Foi o que aconteceu quando Vitor Barreto empatou para a Ferroviária após o gol inicial de Erick Muñoz. Com o 1 a 1, o título voltou a pender para o lado da Locomotiva, que passou a administrar o resultado com a frieza de quem conhece o peso de jogar em casa numa decisão. A árbitra Edina Alves, contudo, concedeu um acréscimo considerável — e foi nesse tempo extra que a história mudou de protagonista.

A cabeçada de Thomás Kayck e o gol que reorganizou tudo

Há uma cena no clássico Rocky em que o personagem de Stallone apanha durante rounds inteiros antes de encontrar o golpe certo no momento em que ninguém mais acredita. Thomás Kayck, zagueiro de 30 anos, viveu algo parecido na Fonte Luminosa. Enquanto a Ferroviária atacava em busca do segundo gol, uma roubada de bola desorganizou completamente a defesa da Locomotiva. O cruzamento chegou na área, e o zagueiro se infiltrou com precisão cirúrgica para cabecear e marcar o gol do título.

"Marcar o gol de um título nos acréscimos é um feito memorável em qualquer campeonato." — análise publicada pelo UOL Esporte após o apito final em Araraquara.

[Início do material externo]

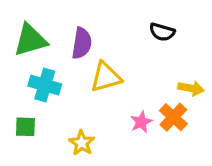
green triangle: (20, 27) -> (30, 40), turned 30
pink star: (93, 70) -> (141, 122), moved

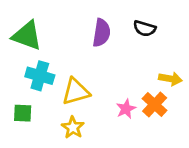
green triangle: (30, 40) -> (27, 36), turned 36
purple semicircle: (82, 43) -> (102, 33), moved
yellow triangle: (106, 77) -> (76, 92), moved

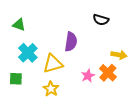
purple semicircle: (102, 33) -> (71, 42), moved
green triangle: (27, 36) -> (19, 25), size x0.6
cyan cross: (40, 76) -> (28, 53), turned 30

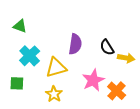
black semicircle: (101, 20) -> (107, 47), moved, turned 42
orange cross: (108, 73) -> (117, 91), moved
pink star: (88, 76) -> (93, 80), size x1.5

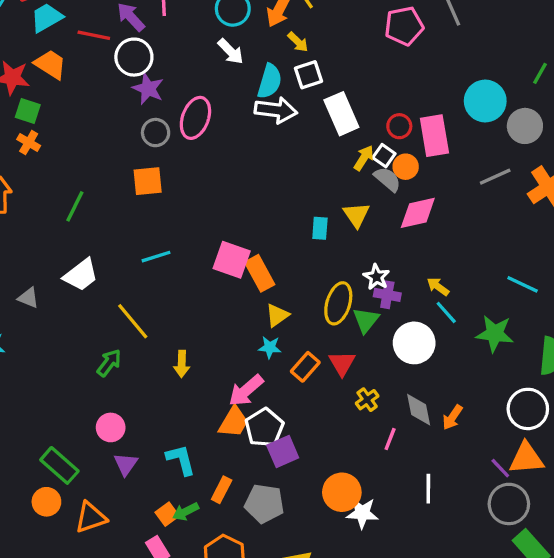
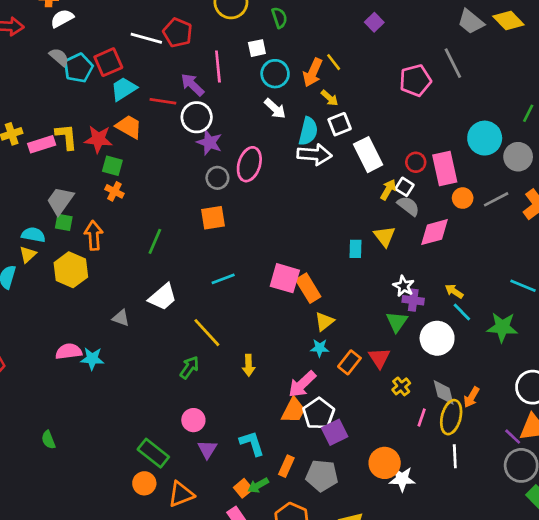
orange circle: (406, 167) -> (463, 198), moved
yellow ellipse: (338, 303) -> (451, 417), moved

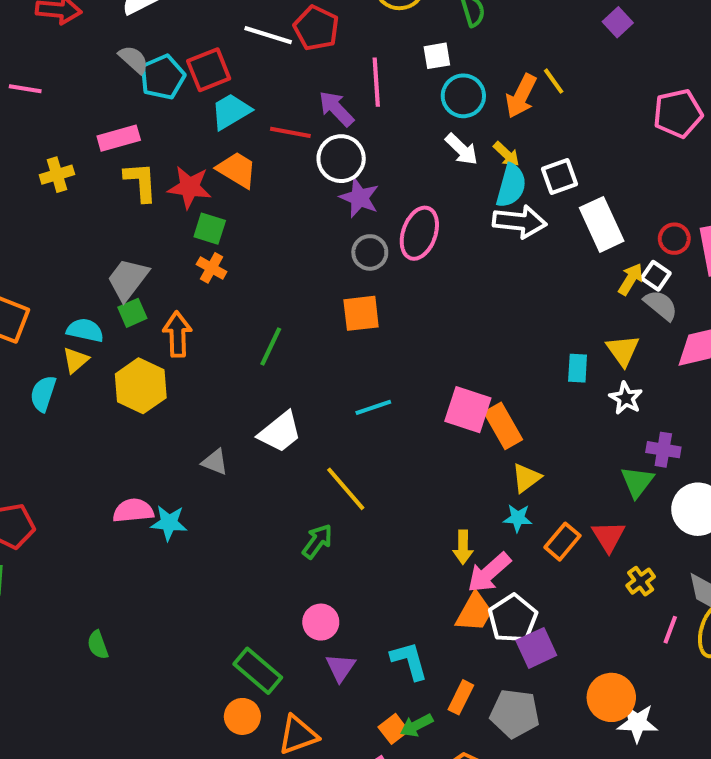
yellow arrow: (330, 98) -> (506, 154), moved
pink rectangle: (42, 144) -> (119, 138), moved
green square: (64, 222) -> (132, 313), turned -36
white star: (404, 286) -> (626, 398), moved
yellow arrow: (249, 365) -> (463, 547), moved

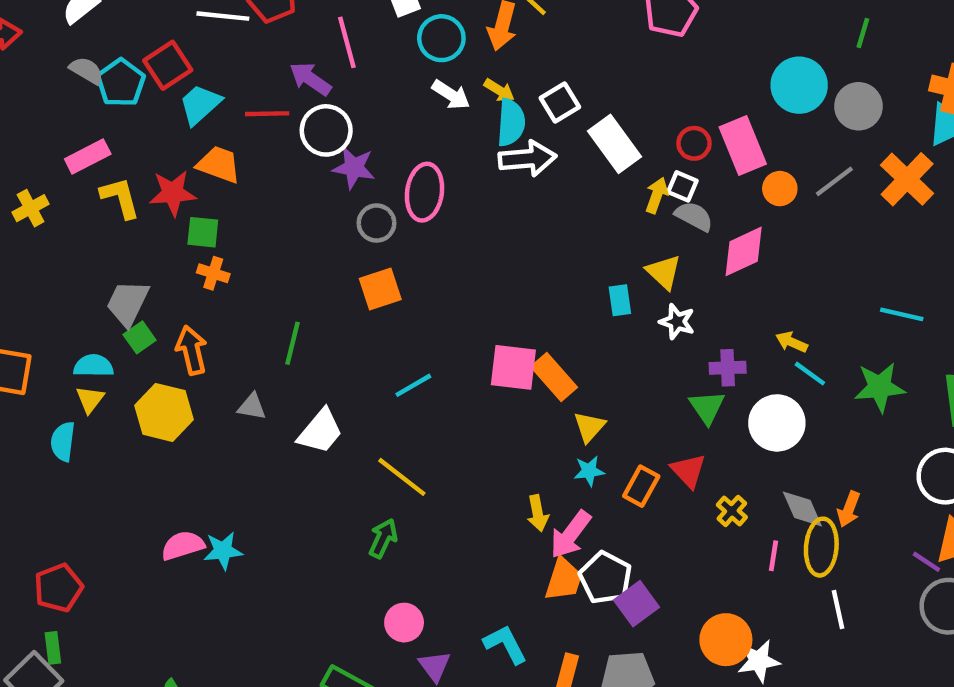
gray triangle: (215, 462) -> (252, 407), moved

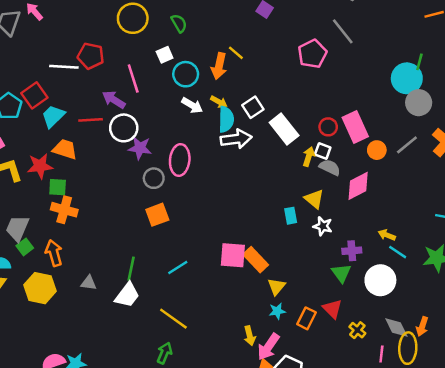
cyan circle: (799, 85) -> (407, 78), moved
orange cross: (213, 273) -> (64, 210), size x1.5
green line: (292, 343) -> (131, 269), moved

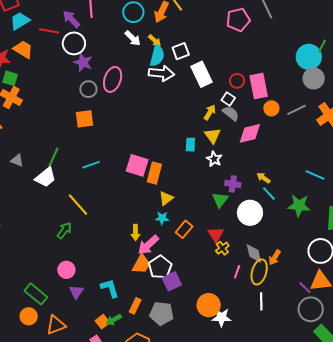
yellow arrow: (309, 157) -> (210, 112), moved
orange rectangle: (256, 260) -> (154, 173), turned 45
red triangle: (332, 309) -> (216, 234), moved

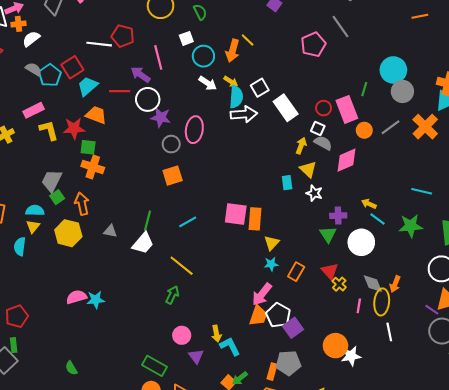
green line: (322, 46) -> (364, 89), moved
yellow arrow: (135, 232) -> (216, 334), moved
orange rectangle: (135, 306) -> (272, 372), moved

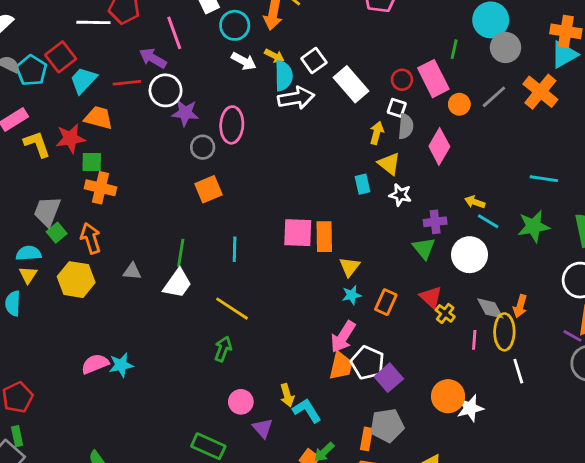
gray semicircle: (323, 143) -> (406, 126), turned 72
pink diamond: (347, 160) -> (439, 146), turned -30
cyan line: (188, 222) -> (235, 249), turned -54

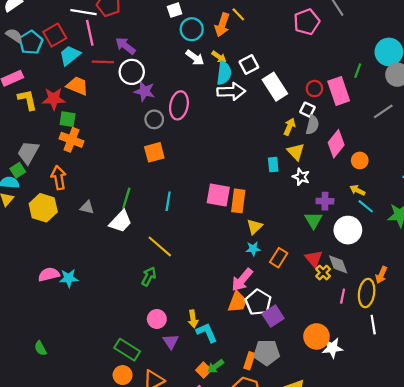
pink line: (174, 33) -> (90, 33), moved
orange circle: (459, 104) -> (360, 160), moved
green square: (57, 233) -> (18, 170), moved
gray diamond: (490, 308) -> (338, 264), moved

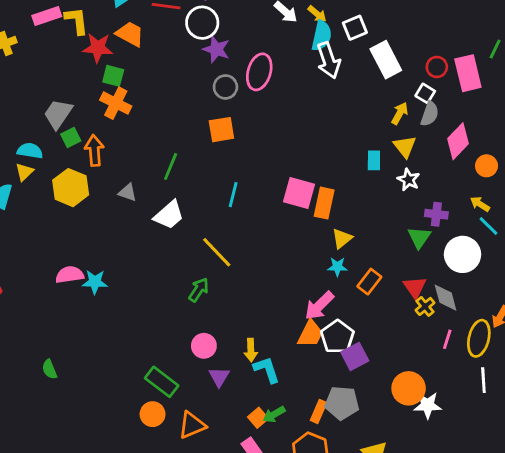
white arrow: (231, 91) -> (329, 60), turned 68
yellow L-shape: (27, 100) -> (77, 21), moved
green square: (18, 170) -> (71, 138), moved
green line: (126, 198) -> (171, 167), moved

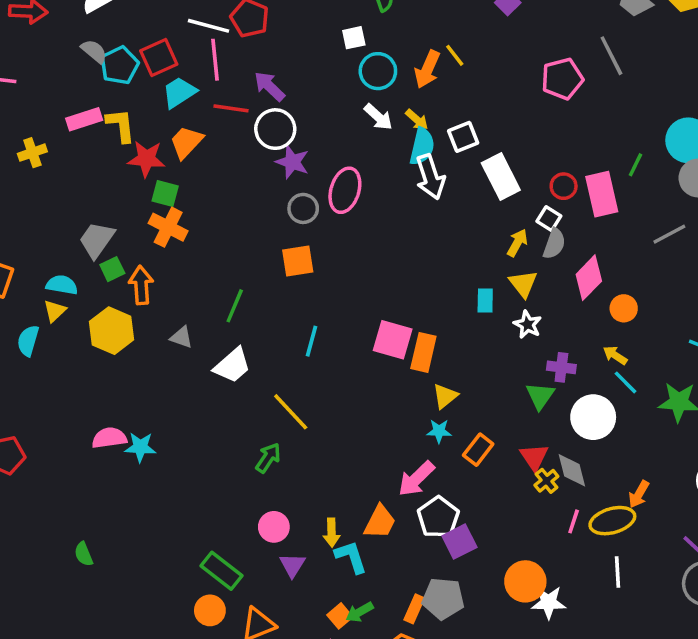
orange trapezoid: (130, 34) -> (186, 142), turned -76
orange trapezoid: (310, 334) -> (380, 522), moved
yellow ellipse: (479, 338) -> (612, 521), turned 60

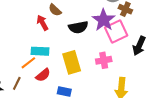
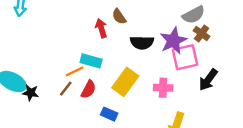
yellow rectangle: (72, 62) -> (125, 82), turned 40
red semicircle: (43, 75) -> (88, 89), turned -35
brown line: (17, 83) -> (66, 89), moved

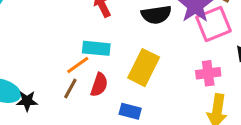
pink cross: (163, 88) -> (208, 73), moved

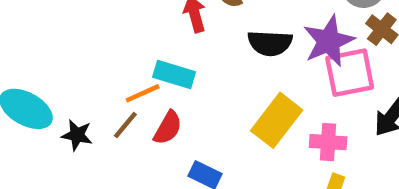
yellow rectangle: (144, 68) -> (277, 120), moved
black star: (27, 101) -> (77, 135), moved

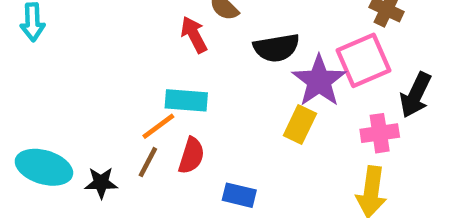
purple star: (329, 41) -> (319, 81), moved
yellow rectangle: (277, 120) -> (300, 124), size x0.7
pink cross: (328, 142) -> (380, 133), moved

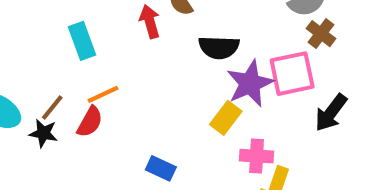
cyan rectangle: (186, 100) -> (82, 41), moved, turned 54
pink cross: (380, 133) -> (257, 156), moved
red semicircle: (191, 156) -> (90, 122), moved
brown line: (148, 162) -> (52, 108), moved

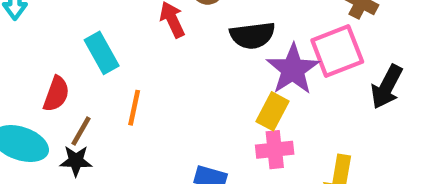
orange line: (103, 94) -> (134, 108), turned -44
red semicircle: (90, 122) -> (56, 94), moved
pink cross: (257, 156) -> (275, 150), moved

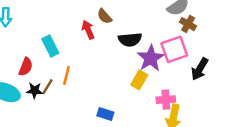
brown line: (81, 131) -> (48, 87), moved
pink cross: (275, 150) -> (166, 100), moved
black star: (76, 161) -> (35, 90), moved

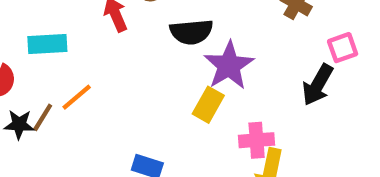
cyan rectangle: (50, 46) -> (47, 44), turned -66
pink square: (174, 49) -> (343, 48), moved, size x0.6
orange line: (66, 75) -> (77, 97), turned 36

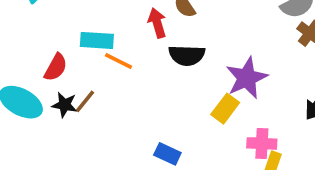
black semicircle: (191, 32) -> (187, 55), moved
orange line: (77, 97) -> (119, 61), moved, turned 60

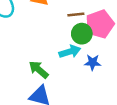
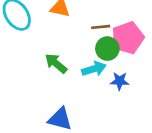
green arrow: (39, 70) -> (56, 63), moved

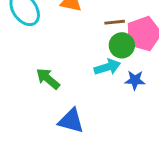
green arrow: (56, 63) -> (48, 79), moved

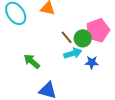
brown line: (115, 22) -> (67, 37), moved, turned 56

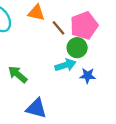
pink pentagon: (98, 30) -> (84, 26), moved
brown line: (67, 37) -> (58, 28), moved

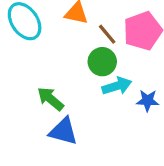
green circle: (77, 48) -> (102, 62), moved
blue triangle: (36, 108) -> (63, 131), moved

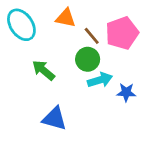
green arrow: (50, 99) -> (43, 70), moved

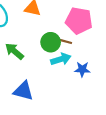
pink pentagon: (122, 33) -> (79, 21), turned 30
brown line: (92, 36) -> (64, 41), moved, turned -35

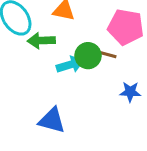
green arrow: (14, 51) -> (41, 41), moved, turned -42
cyan arrow: (61, 59) -> (70, 65), moved

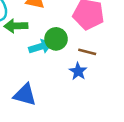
brown line: (106, 54) -> (87, 52), moved
blue star: (130, 92) -> (78, 71), moved, turned 30

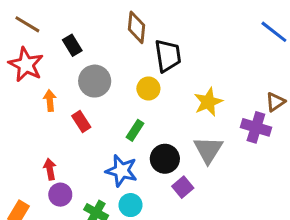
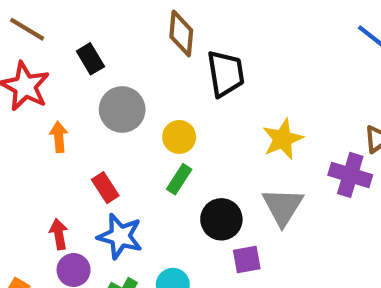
yellow circle: (148, 89) -> (179, 137), moved
red rectangle: (81, 121) -> (105, 188), moved
blue star: (122, 171) -> (120, 236), moved
purple square: (183, 187) -> (247, 259), turned 30

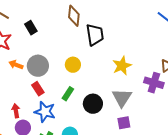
gray circle: (122, 109) -> (38, 66), moved
orange arrow: (59, 137) -> (16, 65), turned -64
green rectangle: (179, 179) -> (68, 94), moved
purple square: (247, 259) -> (124, 123), moved

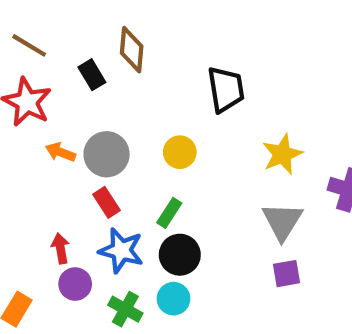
brown diamond: (74, 16) -> (132, 50), moved
black circle: (93, 104) -> (180, 255), moved

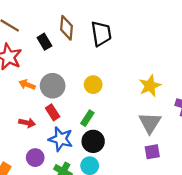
black trapezoid: (226, 89) -> (101, 34), moved
red arrow: (60, 248) -> (27, 123), moved, turned 112

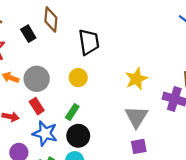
black trapezoid: (101, 34) -> (89, 42), moved

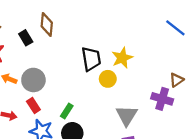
black trapezoid: (89, 42) -> (91, 59), moved
yellow circle: (78, 78) -> (108, 79), moved
yellow star: (136, 79) -> (122, 58), moved

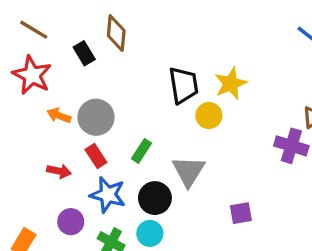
green rectangle: (67, 111) -> (141, 151), moved
gray triangle: (127, 115) -> (189, 171), moved

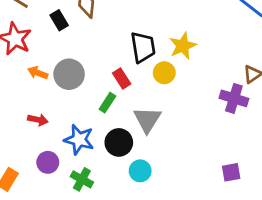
red rectangle: (96, 156) -> (122, 78), moved
purple square: (241, 213) -> (231, 172), moved
cyan circle: (150, 233) -> (140, 171), moved

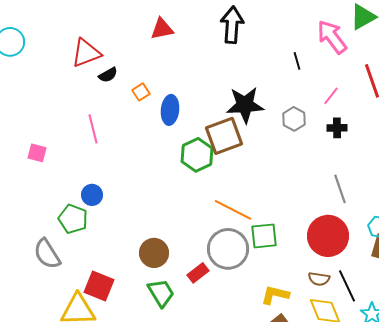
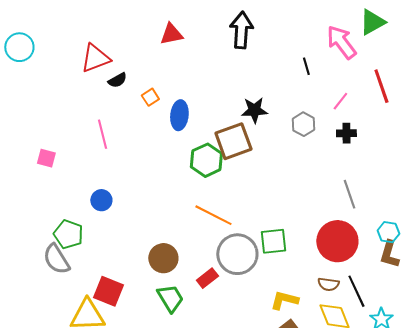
black star: (245, 105) -> (254, 110), size x0.7
orange line: (233, 210) -> (213, 215), moved
green pentagon: (73, 219) -> (68, 234), moved

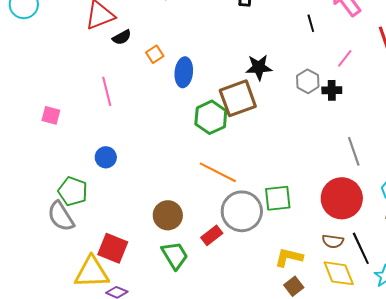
black cross: (346, 133) -> (332, 90), moved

Depois do 2 a 1, a Ferroviária não conseguiu criar sequer uma chance clara de empate. O apito final transformou a Fonte Luminosa num silêncio de derrota enquanto, a mais de 200 quilômetros dali, a Mooca explodia em festa. O bairro que criou o apelido Moleque Travesso voltou a ter um motivo concreto para se orgulhar do clube da Rua Javari.

O que o retorno à elite exige do Moleque Travesso

A história do Juventus é marcada por ciclos longos de ausência das grandes divisões. O clube fundado em 1924 no coração da Mooca carrega uma identidade fortíssima, mas identidade não paga conta — e as últimas temporadas na Série A2 exigiram uma reorganização administrativa e técnica que agora começa a dar resultado visível em campo.

O título garante ao Juventus a participação na Série A2 do Campeonato Paulista de 2027 — a chamada elite do futebol estadual. Curiosamente, a Ferroviária, vice-campeã da Segundona, também sobe de divisão, o que significa que Araraquara e a Mooca voltarão a se encontrar num patamar mais elevado da competição. O confronto entre dois clubes com história e torcidas apaixonadas promete ser um dos mais aguardados da temporada paulista que vem por aí.

Para o Juventus, o desafio imediato é estrutural: manter o núcleo do elenco que conquistou o título, incluindo Thomás Kayck e Erick Muñoz, e reforçar posições estratégicas antes do início do Paulistão 2027. O clube volta à elite depois de um processo de reconstrução que começou nos bastidores e terminou com uma cabeçada nos acréscimos da Fonte Luminosa — o tipo de desfecho que nenhum roteirista ousaria inventar.